Mikolaj C
- Research Program Mentor
PhD candidate at University of Illinois at Chicago
Expertise
History of Material Culture in the US and Europe. Architecture and Design History, Art History, History, The History of Race in Europe, The History of Class in the US and Europe, The History of Housing in the US, The History of Housing in Europe, The History of the Cold War, The history of fashion in Europe in the 20th century, the role of furniture in European society in the 20th century, project that focus on theintersection of architecture and class, a history of the built environment in Central and Eastern Europe, a project that analyzes the way exchanges in the fields of architecture, design, and/or engineering established relationships between Eastern Europe and the Global South during the Cold War
Bio
I am a Ph.D. Candidate in the Art History Department at the University of Illinois at Chicago.
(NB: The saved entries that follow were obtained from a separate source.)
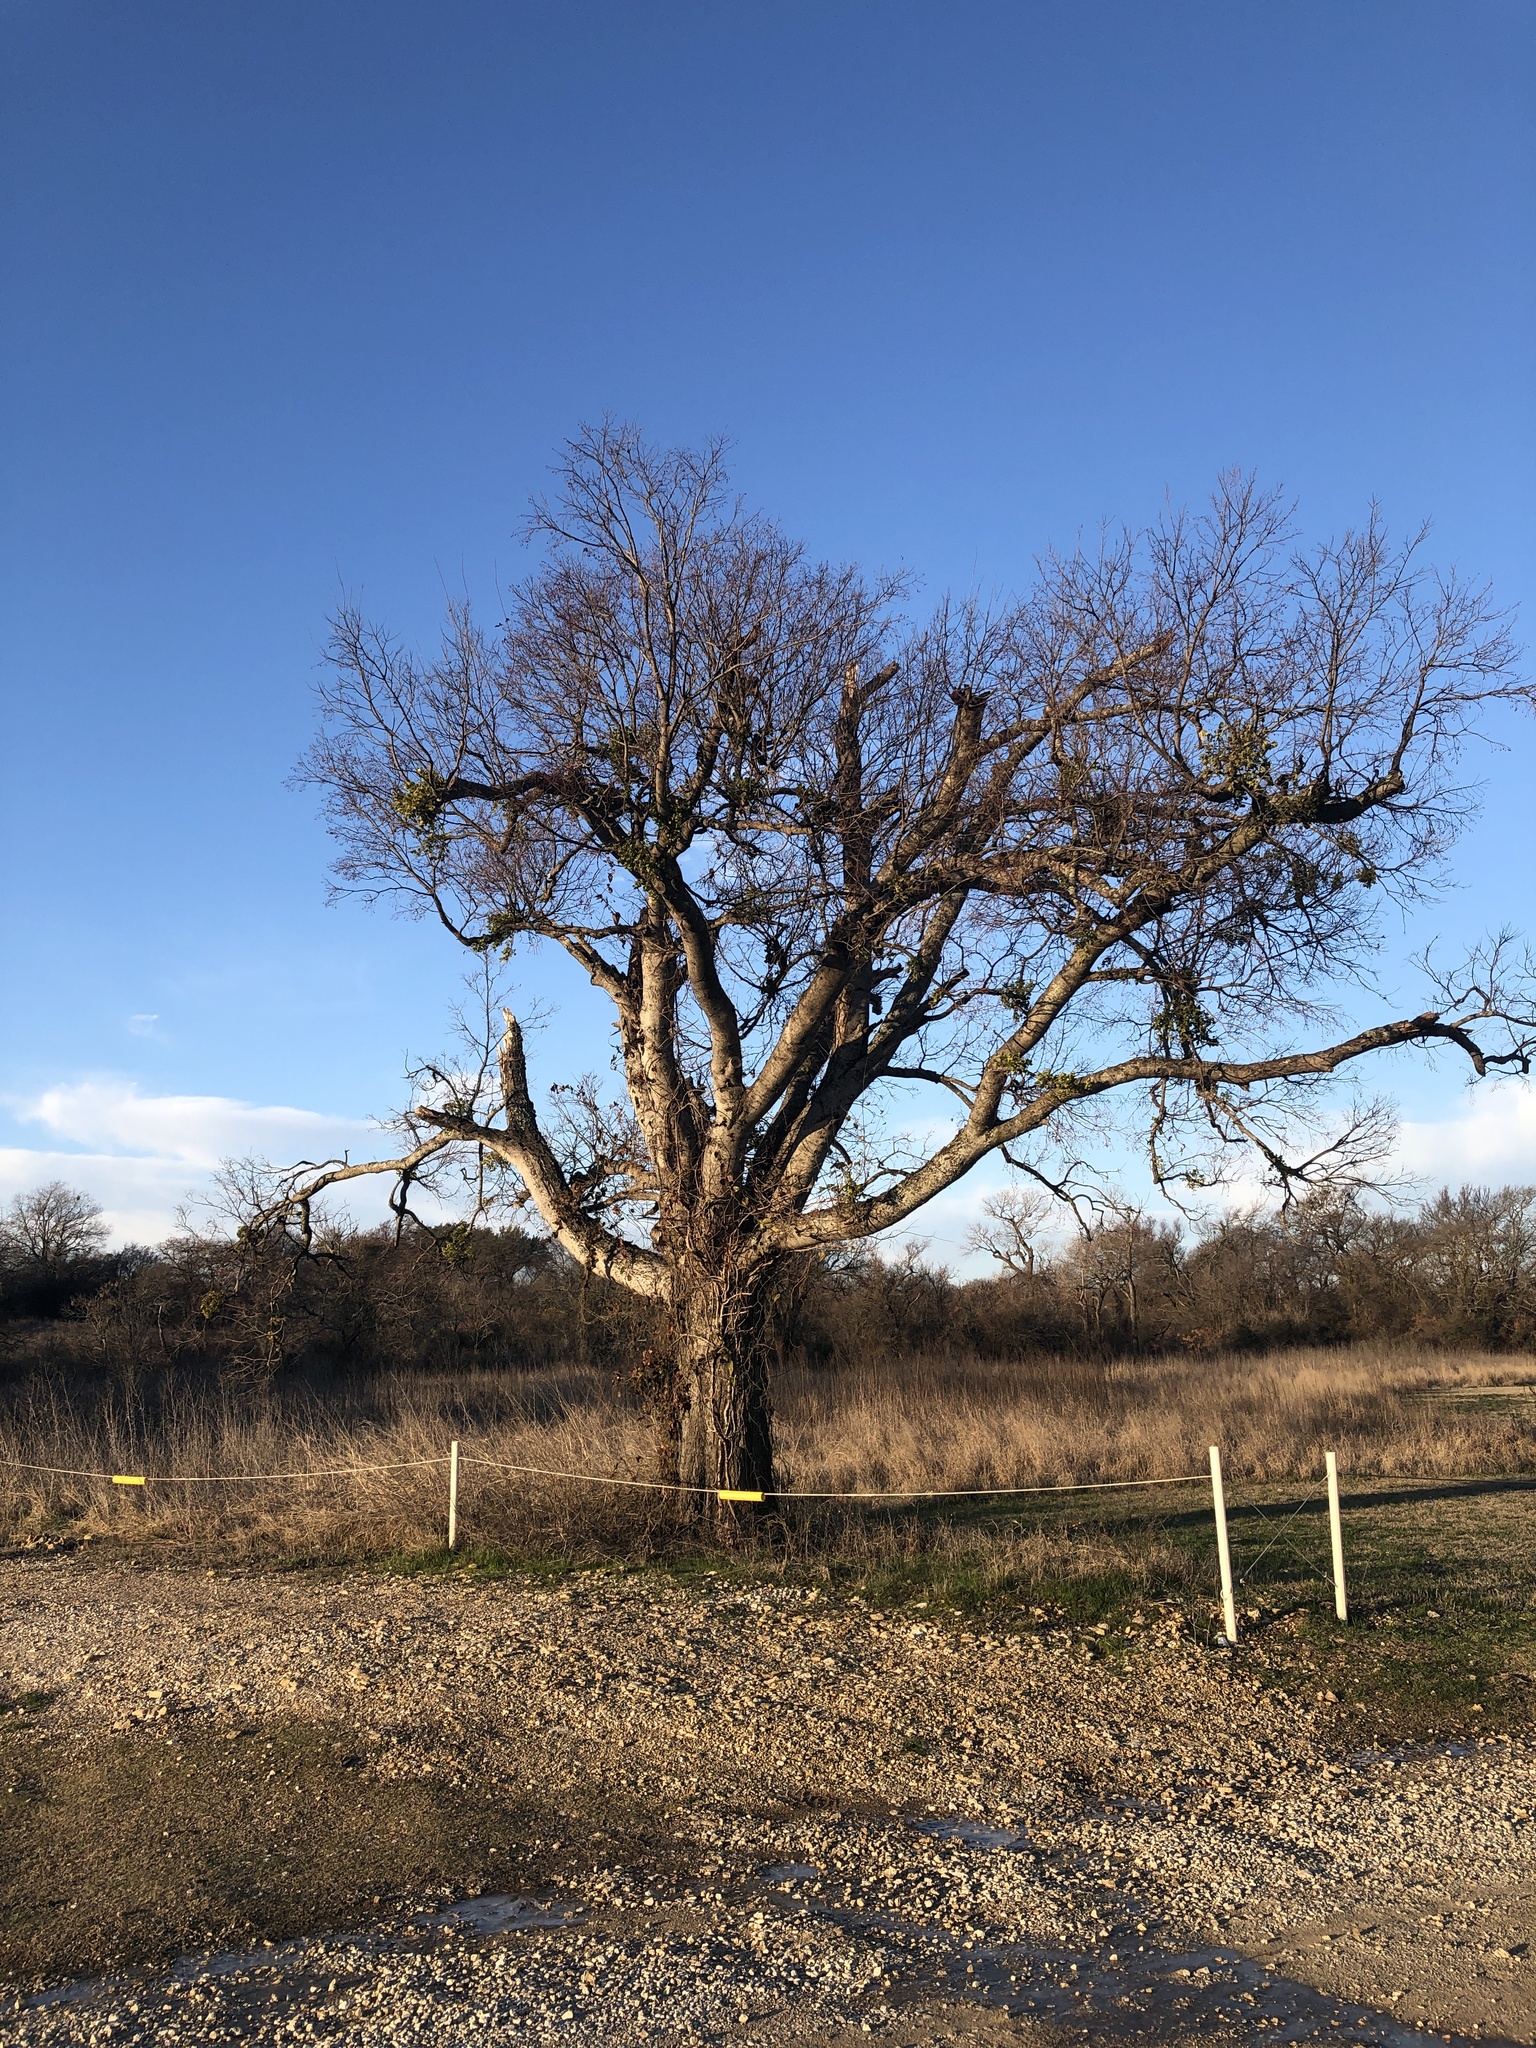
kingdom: Plantae
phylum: Tracheophyta
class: Magnoliopsida
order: Rosales
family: Cannabaceae
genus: Celtis
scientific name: Celtis laevigata
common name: Sugarberry
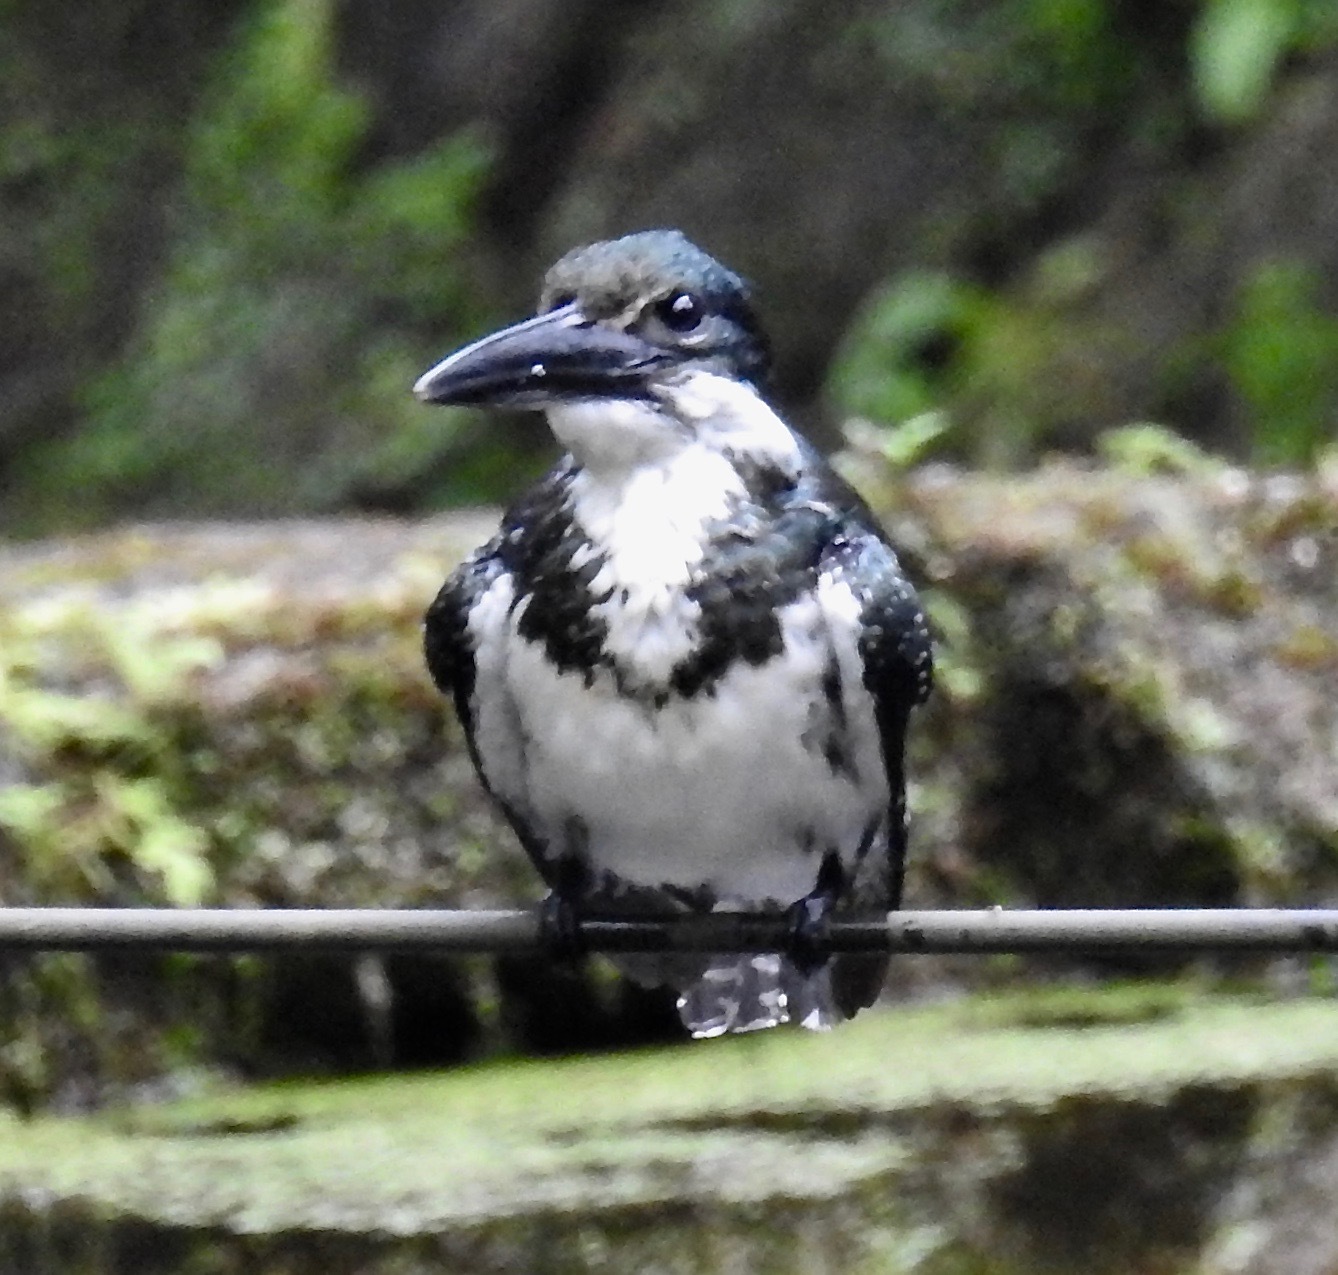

My area of expertise is the history of architecture and design in Central and Eastern Europe from the middle of the 19th to the late 20th century. Currently, I am working on a dissertation. It examines the impact of transnational and transsystemic connections—those between the capitalist First World and the socialist Second World—on on the formation of Polish industrial design during the long sixties (1956-1976). As an educator, I teach university courses in art, design, and architecture history and prepare students to write research papers art history. Perhaps because I read extensively in my career, I enjoy watching films during my free time. I especially enjoy films made in Central and Eastern Europe and Russia during the Cold War. They let me experience the material culture of the time and inform my thinking about issues in art and architecture.Project ideas
Beauty in the Everyday: The Wiener Werkstätte (Vienna Workshop) and the Production of Imperial Identity, 1903-1918
In 1903, the painter Koloman Moser and architect Josef Hoffmann established Wiener Werkstätte (Vienna Workshop) with Fritz Waerndorfer in Vienna. The design workshop brought together architects, artists, and artisans to create objects for everyday use. At the time, Vienna was one capital of a duel-monarchy, the Austro-Hungarian Empire. Home to close to a dozen different ethnolinguistic groups, which desired sovereignty in the form of a nation-state, the empire (particularly the Austrian half) struggled to develop a cohesive and coherent imperial identity for its subjects. This project examines the way the Wiener Werkstätte (Vienna Workshop) produced a unique aesthetic expression in the applied arts in order to instill an imperial identity among it's patrons during the short period of its existance under Austro-Hungarian rule, 1903-1918.